◆ STATED TASK ◆
Will you reproduce every line of the records below word for word, leaving out the pictures?

◆ RECORDS FOR THE TASK ◆
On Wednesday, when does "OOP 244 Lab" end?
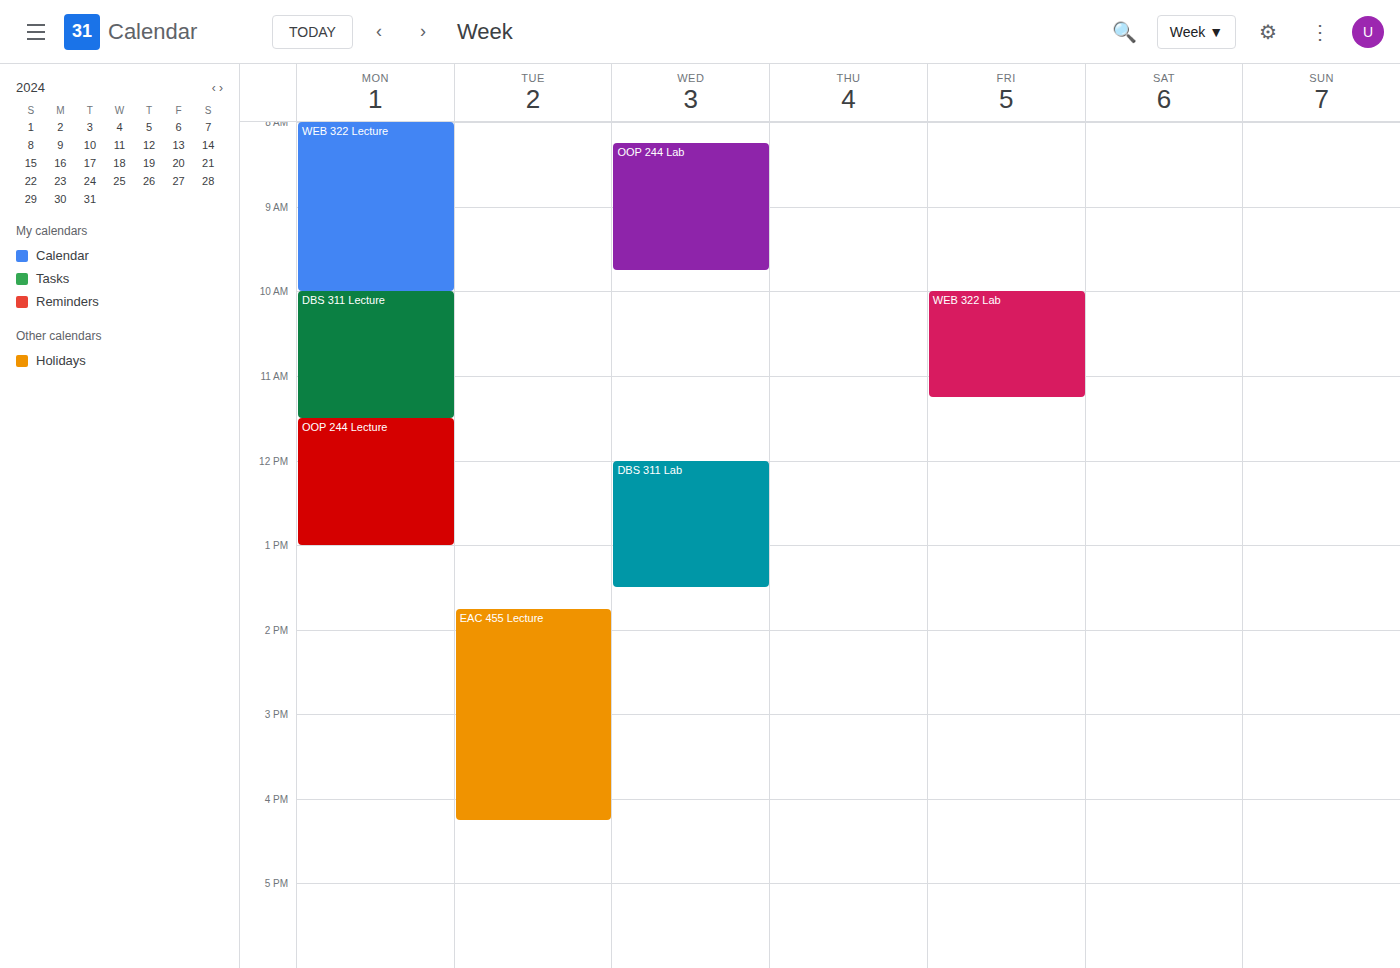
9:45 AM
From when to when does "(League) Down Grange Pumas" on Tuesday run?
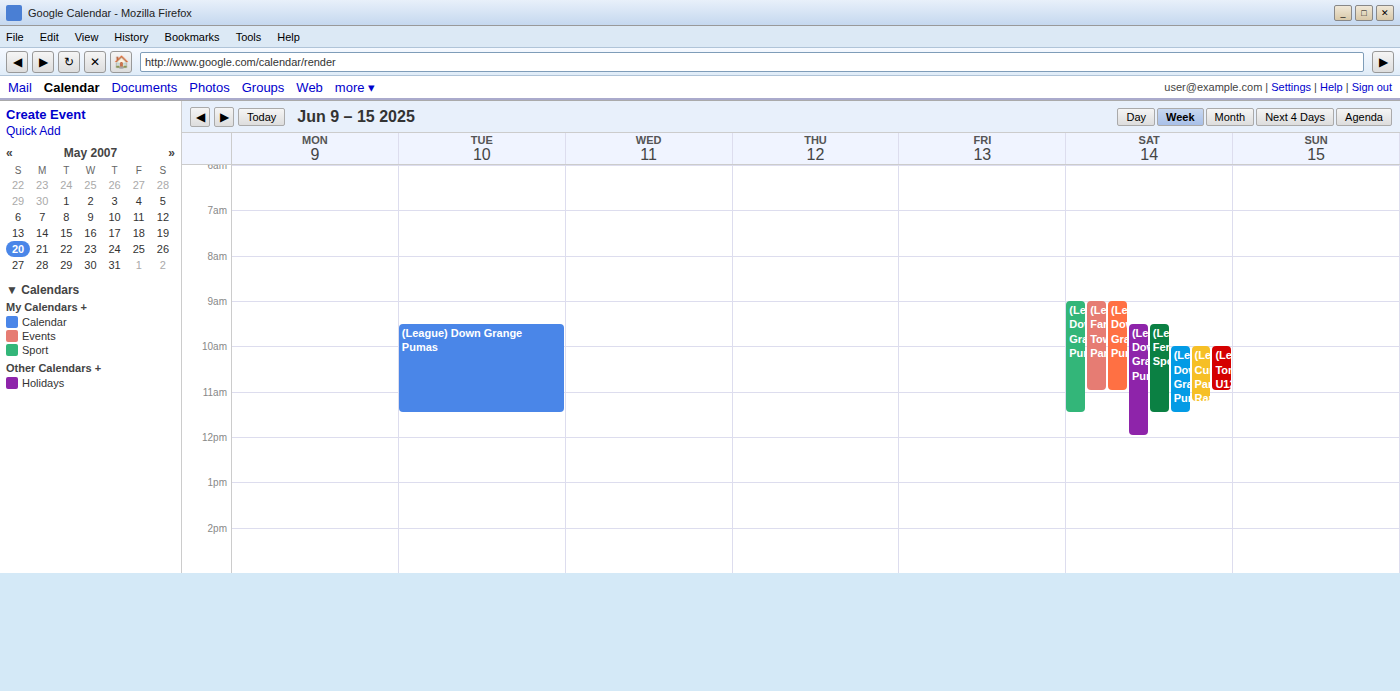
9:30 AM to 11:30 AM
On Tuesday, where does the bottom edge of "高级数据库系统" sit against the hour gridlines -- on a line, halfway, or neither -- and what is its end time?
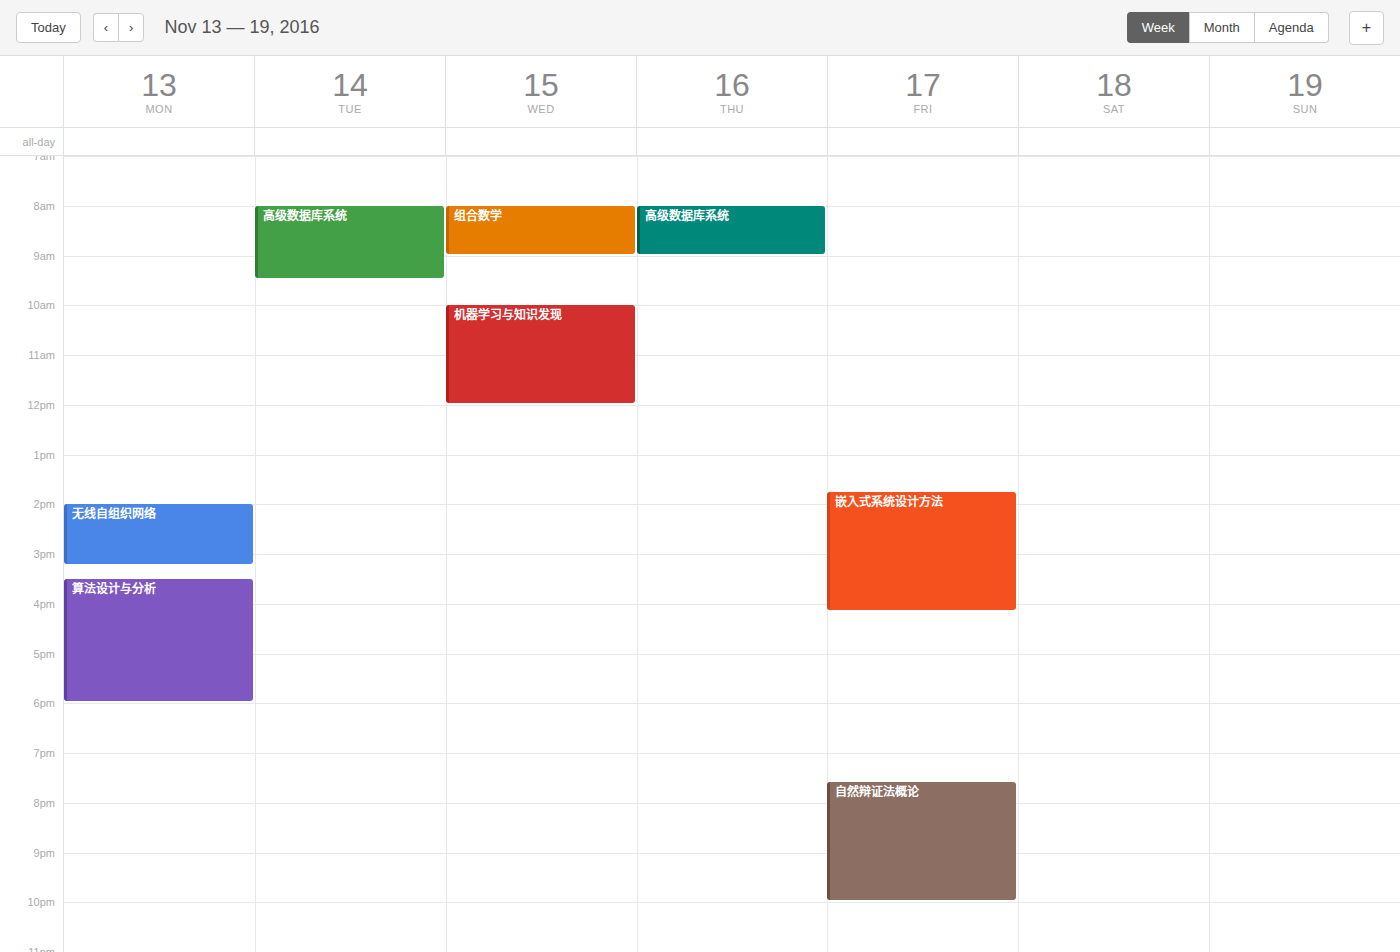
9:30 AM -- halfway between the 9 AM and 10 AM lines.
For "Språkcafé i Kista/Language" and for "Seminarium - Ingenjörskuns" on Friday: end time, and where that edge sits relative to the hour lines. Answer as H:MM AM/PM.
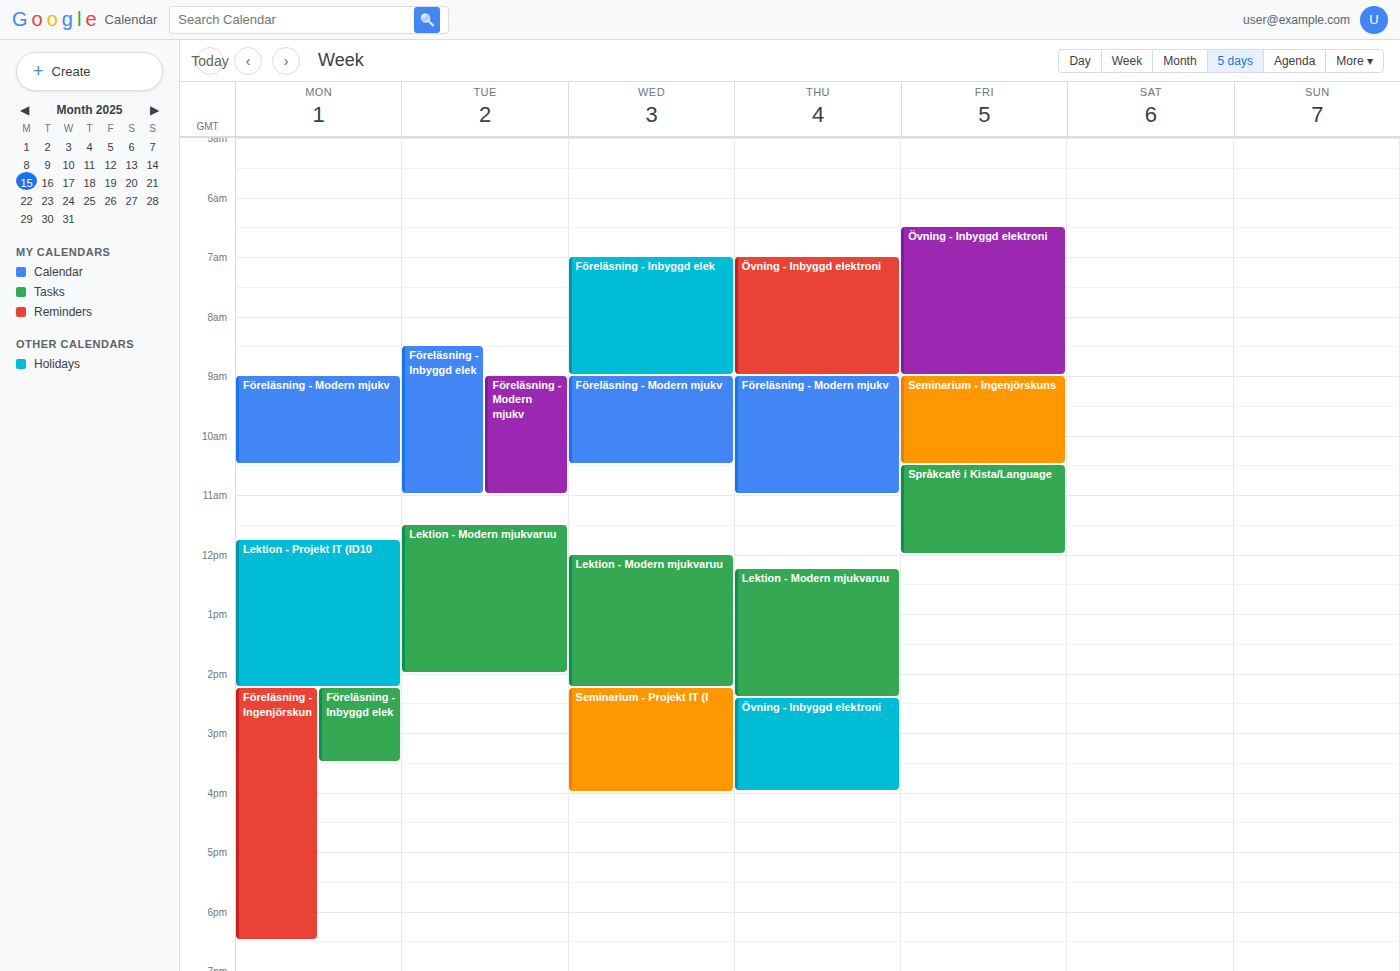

◆ SOLUTION TO THIS EXERCISE ◆
On Wednesday, when does "OOP 244 Lab" end?
9:45 AM
From when to when does "(League) Down Grange Pumas" on Tuesday run?
9:30 AM to 11:30 AM
On Tuesday, where does the bottom edge of "高级数据库系统" sit against the hour gridlines -- on a line, halfway, or neither -- and what is its end time?
9:30 AM -- halfway between the 9 AM and 10 AM lines.
For "Språkcafé i Kista/Language" and for "Seminarium - Ingenjörskuns" on Friday: end time, and where that edge sits relative to the hour lines. Answer as H:MM AM/PM.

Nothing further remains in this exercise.